Terlalu banyak esports mungkin bisa membuat para penggemar jadi jenuh, apalagi mengingat setiap manusia juga hanya punya waktu sebanyak 24 jam setiap harinya. Kehadiran liga franchise, setidaknya memberi patokan jelas kepada para penonton, bahwa liga tersebut adalah liga official dengan kasta tertinggi yang wajib ditonton oleh khalayak. Penyelenggara juga bisa dengan lebih mudah merangkai narasi perkembangan kemampuan dari masing-masing tim dari masa ke masa.

Sistem franchise sebenarnya tidak hanya menjanjikan keuntungan jangka pendek saja, tapi juga stabilitas dan prospek jangka panjang. Selain dari sistem liganya, sistem regenerasi pemain juga jadi hal yang sebenarnya perlu dipikirkan.
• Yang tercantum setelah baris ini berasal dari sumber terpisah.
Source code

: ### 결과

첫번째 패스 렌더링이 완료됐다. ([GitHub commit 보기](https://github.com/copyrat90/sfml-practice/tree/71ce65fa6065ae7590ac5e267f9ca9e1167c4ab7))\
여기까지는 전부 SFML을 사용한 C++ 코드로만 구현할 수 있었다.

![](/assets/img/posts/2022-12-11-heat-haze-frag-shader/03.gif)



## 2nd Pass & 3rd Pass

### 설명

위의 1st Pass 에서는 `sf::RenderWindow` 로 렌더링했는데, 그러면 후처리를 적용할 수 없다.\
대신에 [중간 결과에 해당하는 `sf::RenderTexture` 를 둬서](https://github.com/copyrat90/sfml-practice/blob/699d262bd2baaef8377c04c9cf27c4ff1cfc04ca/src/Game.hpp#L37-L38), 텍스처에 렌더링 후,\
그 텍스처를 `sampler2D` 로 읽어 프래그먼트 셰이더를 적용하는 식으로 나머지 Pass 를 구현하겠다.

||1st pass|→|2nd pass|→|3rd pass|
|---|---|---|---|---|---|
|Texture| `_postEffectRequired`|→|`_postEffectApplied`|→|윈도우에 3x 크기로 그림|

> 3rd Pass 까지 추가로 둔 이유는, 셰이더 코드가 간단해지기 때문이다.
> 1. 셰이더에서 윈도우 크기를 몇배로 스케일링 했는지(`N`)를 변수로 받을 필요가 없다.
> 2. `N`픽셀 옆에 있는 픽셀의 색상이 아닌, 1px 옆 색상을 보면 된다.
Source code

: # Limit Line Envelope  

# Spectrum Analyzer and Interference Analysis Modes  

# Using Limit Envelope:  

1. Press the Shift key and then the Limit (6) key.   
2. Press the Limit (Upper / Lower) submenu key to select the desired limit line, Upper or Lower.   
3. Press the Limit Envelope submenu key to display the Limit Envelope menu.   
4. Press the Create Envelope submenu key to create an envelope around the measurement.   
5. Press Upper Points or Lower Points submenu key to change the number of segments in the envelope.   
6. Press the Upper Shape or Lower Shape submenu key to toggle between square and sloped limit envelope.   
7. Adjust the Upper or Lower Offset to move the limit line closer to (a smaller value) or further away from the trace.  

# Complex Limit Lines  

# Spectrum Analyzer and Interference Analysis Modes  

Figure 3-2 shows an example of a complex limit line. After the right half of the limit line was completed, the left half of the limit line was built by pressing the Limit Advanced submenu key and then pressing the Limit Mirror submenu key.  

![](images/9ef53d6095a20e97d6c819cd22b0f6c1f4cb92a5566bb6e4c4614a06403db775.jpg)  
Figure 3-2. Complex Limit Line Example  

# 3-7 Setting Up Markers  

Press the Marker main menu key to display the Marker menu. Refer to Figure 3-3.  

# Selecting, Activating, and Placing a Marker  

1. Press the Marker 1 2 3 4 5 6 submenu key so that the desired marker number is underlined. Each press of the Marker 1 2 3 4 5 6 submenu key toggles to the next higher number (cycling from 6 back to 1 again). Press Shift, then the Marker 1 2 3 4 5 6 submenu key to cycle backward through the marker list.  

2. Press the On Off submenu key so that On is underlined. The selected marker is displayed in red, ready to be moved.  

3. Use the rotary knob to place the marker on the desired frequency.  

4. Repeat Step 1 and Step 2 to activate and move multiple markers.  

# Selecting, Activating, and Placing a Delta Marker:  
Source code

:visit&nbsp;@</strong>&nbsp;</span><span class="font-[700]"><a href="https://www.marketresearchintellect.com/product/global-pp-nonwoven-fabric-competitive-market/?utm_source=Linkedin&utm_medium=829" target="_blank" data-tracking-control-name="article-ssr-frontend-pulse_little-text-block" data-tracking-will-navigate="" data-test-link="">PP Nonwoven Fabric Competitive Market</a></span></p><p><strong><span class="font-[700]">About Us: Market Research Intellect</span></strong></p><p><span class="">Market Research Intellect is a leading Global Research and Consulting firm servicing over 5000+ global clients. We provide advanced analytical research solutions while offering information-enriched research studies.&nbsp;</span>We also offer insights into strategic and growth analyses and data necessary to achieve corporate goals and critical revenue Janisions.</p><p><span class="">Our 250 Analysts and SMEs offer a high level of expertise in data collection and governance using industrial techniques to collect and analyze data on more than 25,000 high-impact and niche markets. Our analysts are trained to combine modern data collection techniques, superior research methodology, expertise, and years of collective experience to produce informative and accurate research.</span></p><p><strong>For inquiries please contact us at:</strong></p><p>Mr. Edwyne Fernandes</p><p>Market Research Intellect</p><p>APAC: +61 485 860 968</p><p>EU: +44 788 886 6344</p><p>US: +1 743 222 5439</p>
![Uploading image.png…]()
Dalam liga franchise bola basket, NBA, mereka punya sistem regenerasi pemain tersendiri. Sistem tersebut bernama NCAA, yang merupakan liga bola basket antar pelajar/mahasiswa, yang berjenjang ke tingkat profesional.

Sebagai mantan kepala sekolah “SMA esports Indonesia”, hal ini menjadi salah satu yang selalu vokal disuarakan oleh Joey. “Franchise league sebetulnya hanya satu dari berbagai jalan untuk mengembangkan ekosistem esports di Indonesia. Jadi tidak bisa hanya dengan 1 pelaku, 1 metode.” Joey menjawab, membuka pembahasan.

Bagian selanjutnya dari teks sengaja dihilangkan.